Middle School Dispute Handed To Mediator


The Payson Unified School District has hired a professional mediator in an attempt to resolve an ongoing dispute between Rim Country Middle School Principal Frank Larby and more than half of that school's teachers.

Twenty of the school's 36 teachers signed a letter to the PUSD Governing Board dated Dec. 10, 2002, asking for outside assistance to improve a "school climate that has eroded to the point where many teachers are unable to foresee a positive outcome."

While acknowledging Larby's advocacy of technology at the school, the teachers question his "ability to provide leadership." Specifically, the teachers charge that Larby harasses certain teachers, besieges the faculty "with sudden mandates for which no prior warning has been given," and is "often unable to control his temper."

In a letter to the RCMS faculty announcing the mediation initiative, PUSD Superintendent Herb Weissenfels expressed his disappointment that a series of meetings involving the warring factions have so far failed to resolve the issues.

"In our commitment to assist the high quality staff at RCMS to improve the general climate, many things have been tried and a lot of time has been devoted to the issues," Weissenfels wrote. "I would have wished for more positive results, but reality says efforts are still needed."

Weissenfels emphasized to the Roundup that both sides must share a portion of the responsibility for the dispute.

"It's a touchy (situation) right now, and it's not a one-way deal at all," he said.

Weissenfels also denied that RCMS parents are being intentionally excluded from the mediation process. Several parents have expressed their concerns to the newspaper about Larby's leadership.

The letter to RCMS teachers from Weissenfels included a meeting with parents on the mediator's schedule. That meeting was subsequently changed to a meeting with the school's site council, a body made up of both parents and teachers.

"There is no attempt to exclude parents," he said. "It's not a parent's issue.
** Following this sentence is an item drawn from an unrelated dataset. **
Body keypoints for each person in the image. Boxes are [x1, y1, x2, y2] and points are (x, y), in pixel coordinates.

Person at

It's a workplace issue."

RCMS guidance counselor Ginger Sparks, former president of the Payson Education Association and a spokesperson for the RCMS faculty, agrees that parents should not be included at this time.
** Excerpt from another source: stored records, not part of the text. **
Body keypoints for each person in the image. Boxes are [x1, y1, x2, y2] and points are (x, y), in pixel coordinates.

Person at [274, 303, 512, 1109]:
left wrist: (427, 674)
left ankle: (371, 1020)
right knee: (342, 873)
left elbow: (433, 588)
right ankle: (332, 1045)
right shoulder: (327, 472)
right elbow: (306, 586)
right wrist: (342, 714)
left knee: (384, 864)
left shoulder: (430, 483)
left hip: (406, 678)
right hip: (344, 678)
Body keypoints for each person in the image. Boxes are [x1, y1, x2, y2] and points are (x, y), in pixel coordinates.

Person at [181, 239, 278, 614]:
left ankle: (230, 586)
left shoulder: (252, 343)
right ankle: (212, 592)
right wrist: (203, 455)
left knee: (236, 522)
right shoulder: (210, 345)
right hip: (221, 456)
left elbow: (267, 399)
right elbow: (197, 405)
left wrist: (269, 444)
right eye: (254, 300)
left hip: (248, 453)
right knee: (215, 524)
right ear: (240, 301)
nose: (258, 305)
"Parents need to be handled in a different format," Sparks said. "This is about what's happening here with us."

One parent who has had problems with Larby disagrees.
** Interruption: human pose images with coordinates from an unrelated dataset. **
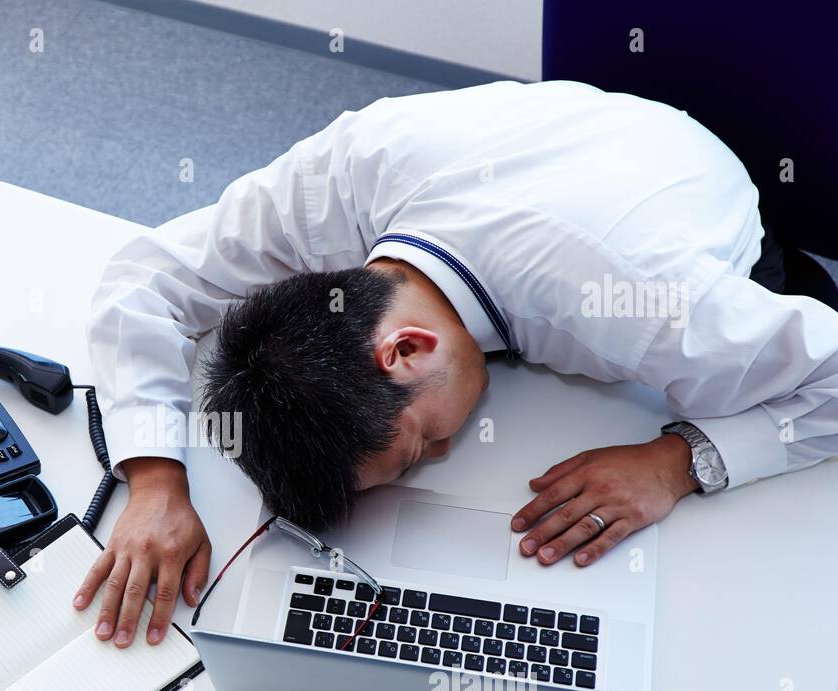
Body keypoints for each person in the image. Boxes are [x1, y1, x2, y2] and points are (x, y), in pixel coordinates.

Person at [75, 80, 838, 649]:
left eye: (415, 452)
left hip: (678, 171)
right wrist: (155, 479)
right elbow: (146, 276)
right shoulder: (345, 174)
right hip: (558, 151)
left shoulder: (648, 309)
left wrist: (676, 462)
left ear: (406, 350)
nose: (441, 457)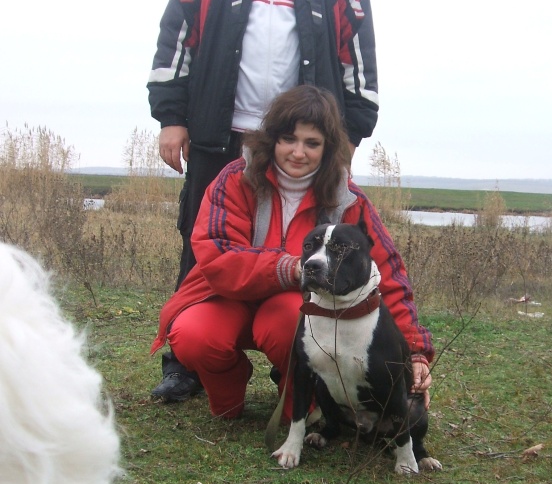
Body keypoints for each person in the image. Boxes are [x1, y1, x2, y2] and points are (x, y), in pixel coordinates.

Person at [147, 0, 379, 401]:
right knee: (201, 243)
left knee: (313, 243)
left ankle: (297, 360)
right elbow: (177, 37)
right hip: (219, 129)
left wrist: (351, 131)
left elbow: (357, 53)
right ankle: (185, 364)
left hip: (303, 139)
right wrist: (172, 116)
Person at [150, 86, 433, 426]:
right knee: (193, 334)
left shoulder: (348, 200)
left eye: (312, 143)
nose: (298, 153)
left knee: (293, 322)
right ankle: (228, 398)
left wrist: (415, 351)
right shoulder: (234, 180)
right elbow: (218, 254)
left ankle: (300, 408)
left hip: (292, 306)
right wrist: (288, 268)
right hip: (225, 296)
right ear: (271, 139)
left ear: (328, 148)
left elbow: (386, 274)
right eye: (288, 139)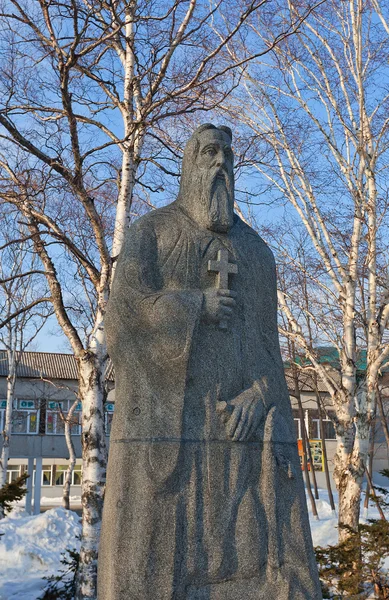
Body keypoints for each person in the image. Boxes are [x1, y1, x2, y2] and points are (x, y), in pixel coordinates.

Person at [98, 124, 322, 599]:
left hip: (236, 441)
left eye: (227, 154)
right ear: (189, 164)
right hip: (172, 433)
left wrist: (259, 396)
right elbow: (123, 321)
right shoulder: (152, 235)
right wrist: (195, 306)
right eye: (208, 153)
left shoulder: (257, 255)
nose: (220, 162)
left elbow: (267, 350)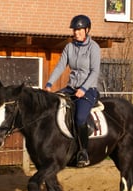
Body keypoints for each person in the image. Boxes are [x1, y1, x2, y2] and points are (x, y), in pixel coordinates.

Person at [45, 14, 101, 167]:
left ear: (87, 30)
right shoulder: (69, 47)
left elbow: (95, 71)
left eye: (80, 30)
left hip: (88, 89)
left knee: (80, 119)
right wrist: (49, 84)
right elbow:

"We absolutely need to be involved," Sheelah Golliglee said. "We're the ones that are concerned about the things that are going on in that school. We're the taxpayers."

The mediator, Bruce Myerson, is a Phoenix attorney. He will spend the day on Feb. 3 meeting with Larby, the faculty, and the site council.

"He's an attorney who's done mediation before in several arenas including schools, so he is trained in that regard," Weissenfels said. "There will be a follow-up to the Feb. 3 meeting, most likely on Feb. 5. The nature of that will depend on what he picks up on."

Larby, who is in his fifth year as principal at RCMS, declined to comment on the mediation.

"It's a personnel thing and we don't usually comment on personnel matters," Larby said. "There are (sensitive issues) and the more I go into detail just kind of muddies that."

Both Weissenfels and Larby emphasized their belief that a lot of positive steps have been taken since the Christmas vacation.

"(Larby) has developed some programs ... meant to identify personalities and so on so they match up with each other and understand each other a little bit better, so he's already done some things to try to create improvement and a better atmosphere and some working relationships," Weissenfels said.

"We're going to do more work with that at a faculty meeting (Friday), and we're also taking a look at ... a program that focuses on enjoying your workplace and supporting one another," Larby said.

Sparks agrees that progress has been made.

"I personally already have seen positive changes taking place from both sides," she said. "What everybody hopes for from the mediation is healing. What we're all hoping for is improvement of the climate here.

"I can tell you as a guidance counselor that when there are relationship problems, there are problems both ways," she said. "Although I do not agree ... about it being 50-50, I do know when two people are involved there are always two frames of reference."

It is bringing those two frames closer together that Weissenfels hopes will be the outcome of the mediation process.

"In a case like this, you've got a lot of good people involved all the way around, so it's going to be an awkward situation," he said. "So this is probably the best attempt we can make now to try to get it to work."